*** Task material ***

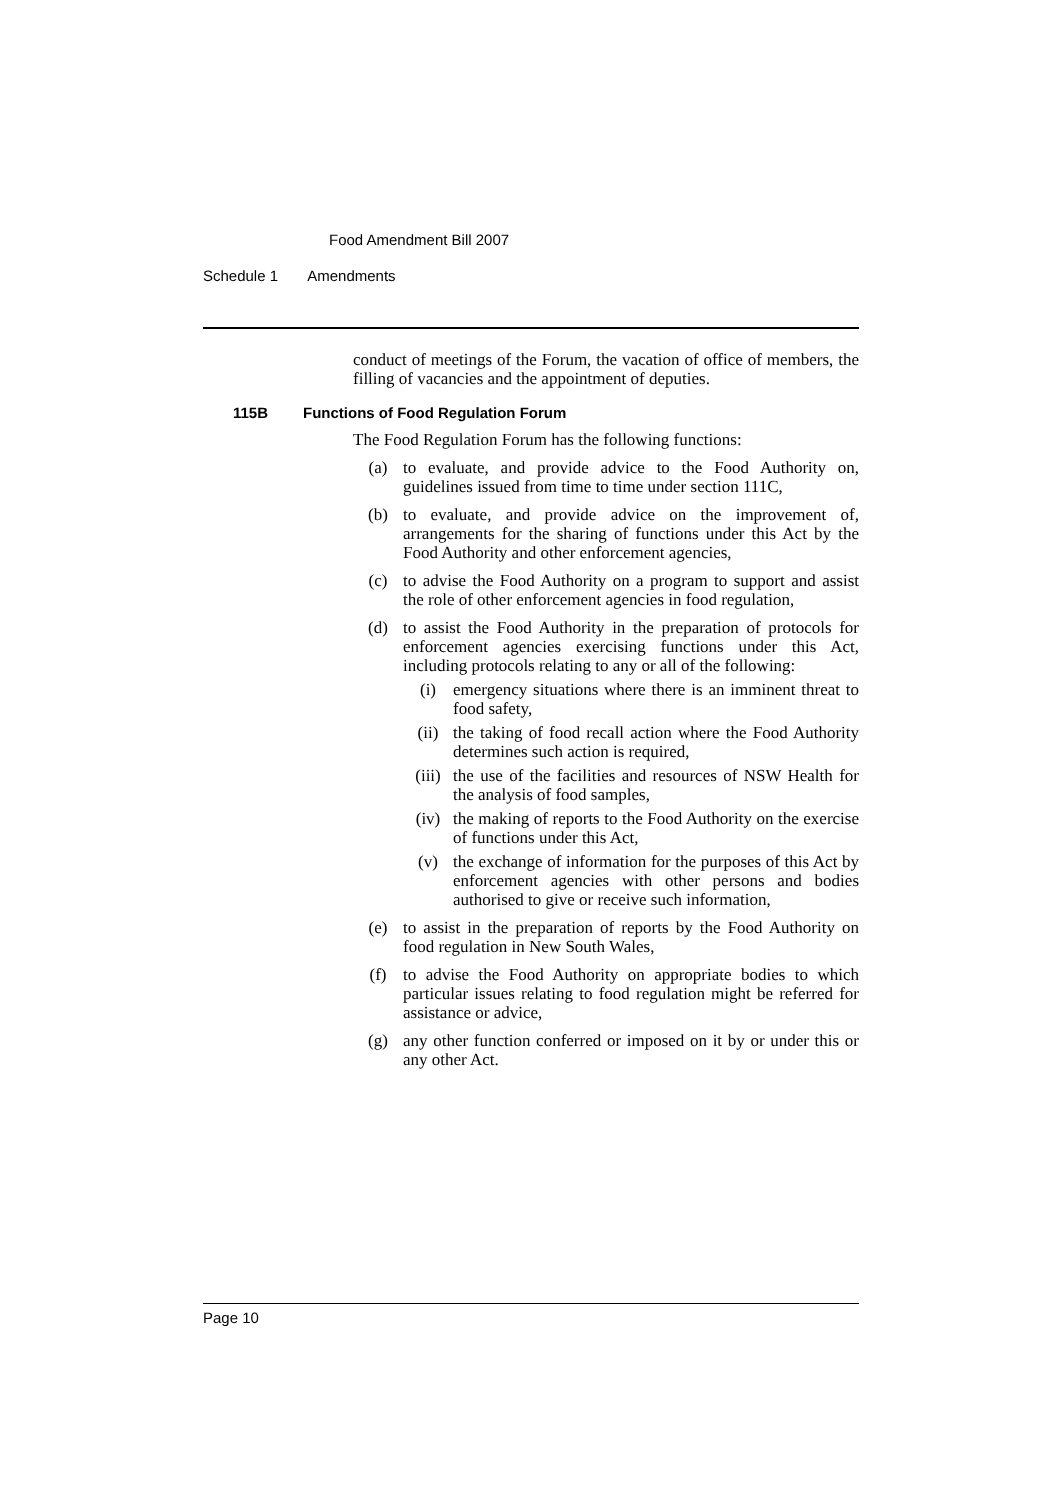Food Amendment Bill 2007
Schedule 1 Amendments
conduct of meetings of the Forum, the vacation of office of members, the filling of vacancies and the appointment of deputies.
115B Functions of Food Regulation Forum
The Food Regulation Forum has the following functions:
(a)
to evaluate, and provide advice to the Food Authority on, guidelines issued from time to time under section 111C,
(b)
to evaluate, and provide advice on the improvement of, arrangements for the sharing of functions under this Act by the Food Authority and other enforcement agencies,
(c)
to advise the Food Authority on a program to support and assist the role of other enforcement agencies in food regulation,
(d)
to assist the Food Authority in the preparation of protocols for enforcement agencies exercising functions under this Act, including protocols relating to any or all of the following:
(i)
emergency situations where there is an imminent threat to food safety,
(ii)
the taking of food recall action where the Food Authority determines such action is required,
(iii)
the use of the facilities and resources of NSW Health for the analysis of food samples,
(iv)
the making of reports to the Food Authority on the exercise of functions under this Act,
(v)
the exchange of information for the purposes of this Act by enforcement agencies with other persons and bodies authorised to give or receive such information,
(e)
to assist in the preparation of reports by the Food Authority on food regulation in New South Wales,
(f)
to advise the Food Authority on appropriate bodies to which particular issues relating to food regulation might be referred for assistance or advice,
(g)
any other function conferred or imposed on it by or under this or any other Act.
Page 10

*** End of Task material ***

**The task:** Go through the listing above and return every line where the word "such" occurs.

**Response for this exercise:**
the taking of food recall action where the Food Authority determines such action is required,
the exchange of information for the purposes of this Act by enforcement agencies with other persons and bodies authorised to give or receive such information,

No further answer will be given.